### What is needed
Pull out and copy every line in the items below that contains the string "Report". Case counts.

### Raw data
....
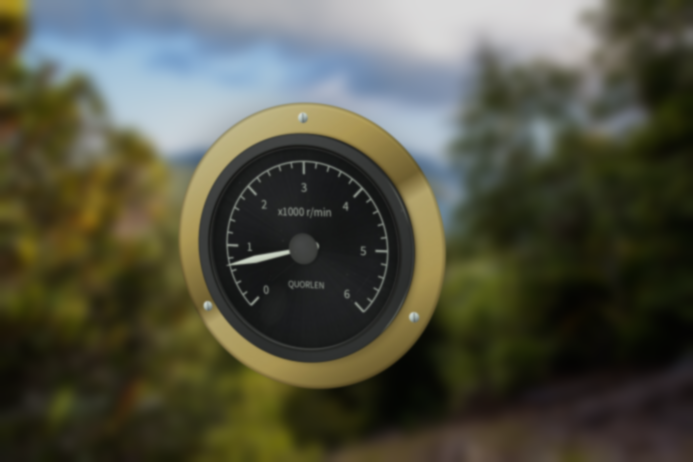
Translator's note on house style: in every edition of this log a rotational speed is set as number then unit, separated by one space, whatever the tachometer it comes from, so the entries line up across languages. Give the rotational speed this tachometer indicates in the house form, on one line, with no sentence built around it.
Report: 700 rpm
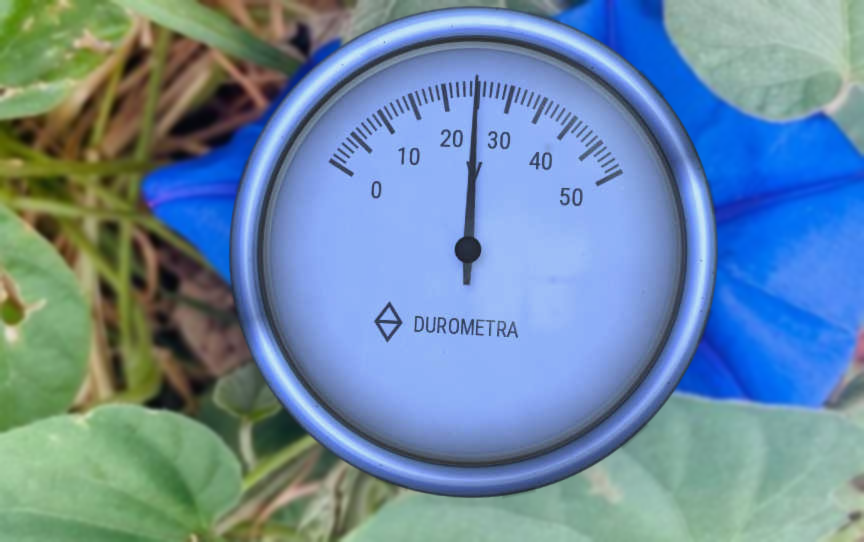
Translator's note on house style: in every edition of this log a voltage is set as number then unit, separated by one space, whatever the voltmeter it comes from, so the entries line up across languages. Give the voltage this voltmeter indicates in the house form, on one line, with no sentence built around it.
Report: 25 V
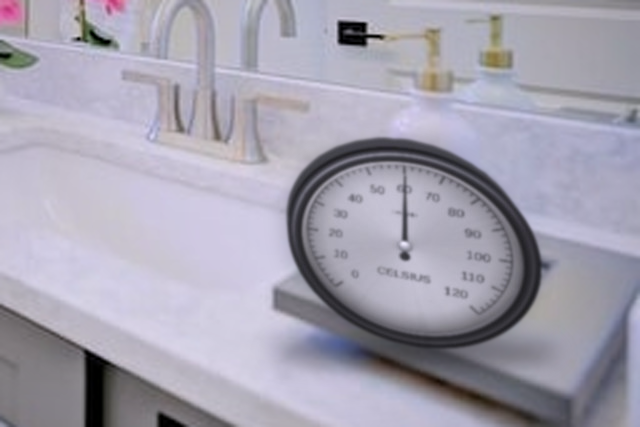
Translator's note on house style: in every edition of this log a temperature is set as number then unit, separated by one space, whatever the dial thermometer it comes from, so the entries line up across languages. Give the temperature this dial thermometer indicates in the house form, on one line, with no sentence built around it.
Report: 60 °C
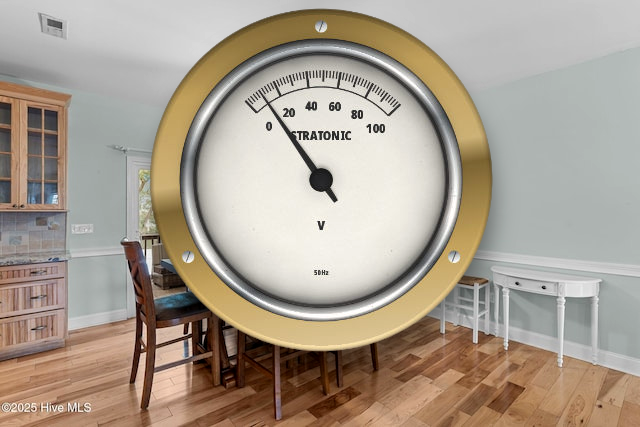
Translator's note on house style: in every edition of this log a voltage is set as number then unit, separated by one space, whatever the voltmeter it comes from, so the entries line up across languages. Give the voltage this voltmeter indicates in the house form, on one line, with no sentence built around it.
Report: 10 V
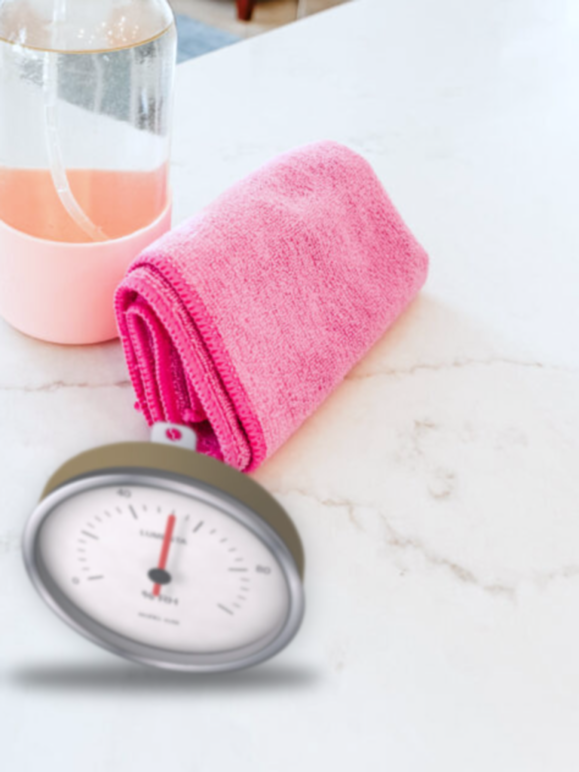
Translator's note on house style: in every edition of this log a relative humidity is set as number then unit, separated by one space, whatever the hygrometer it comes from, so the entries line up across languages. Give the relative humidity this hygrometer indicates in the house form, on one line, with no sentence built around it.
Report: 52 %
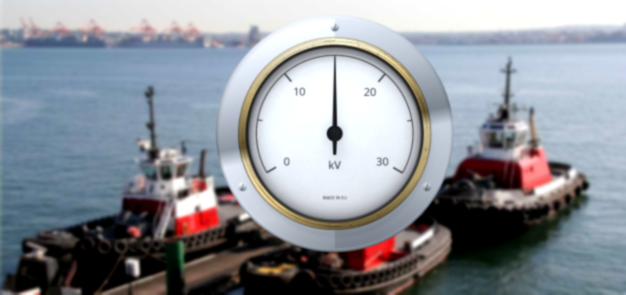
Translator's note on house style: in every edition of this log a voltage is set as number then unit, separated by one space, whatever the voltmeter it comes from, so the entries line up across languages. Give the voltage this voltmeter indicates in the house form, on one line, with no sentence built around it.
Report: 15 kV
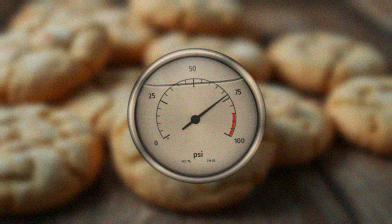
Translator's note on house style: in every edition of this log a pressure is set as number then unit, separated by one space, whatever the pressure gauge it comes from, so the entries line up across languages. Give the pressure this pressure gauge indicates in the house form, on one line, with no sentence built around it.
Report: 72.5 psi
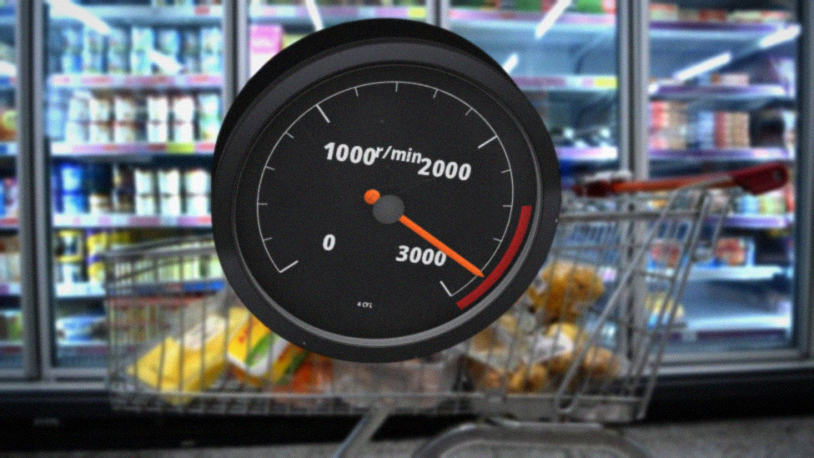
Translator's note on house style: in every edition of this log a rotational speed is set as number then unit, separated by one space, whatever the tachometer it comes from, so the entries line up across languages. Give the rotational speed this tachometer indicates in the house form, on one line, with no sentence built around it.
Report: 2800 rpm
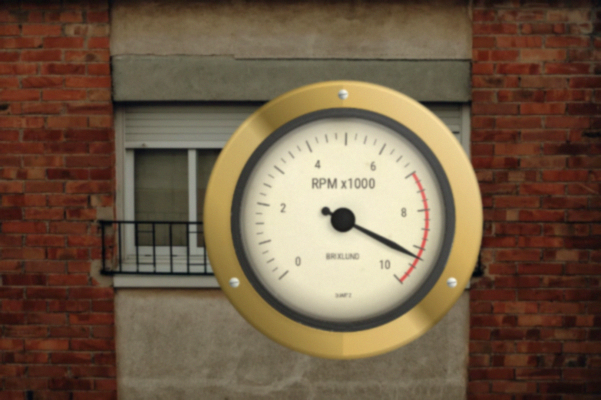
....
### Answer section
Report: 700 rpm
Report: 25 V
Report: 60 °C
Report: 10 V
Report: 52 %
Report: 15 kV
Report: 72.5 psi
Report: 2800 rpm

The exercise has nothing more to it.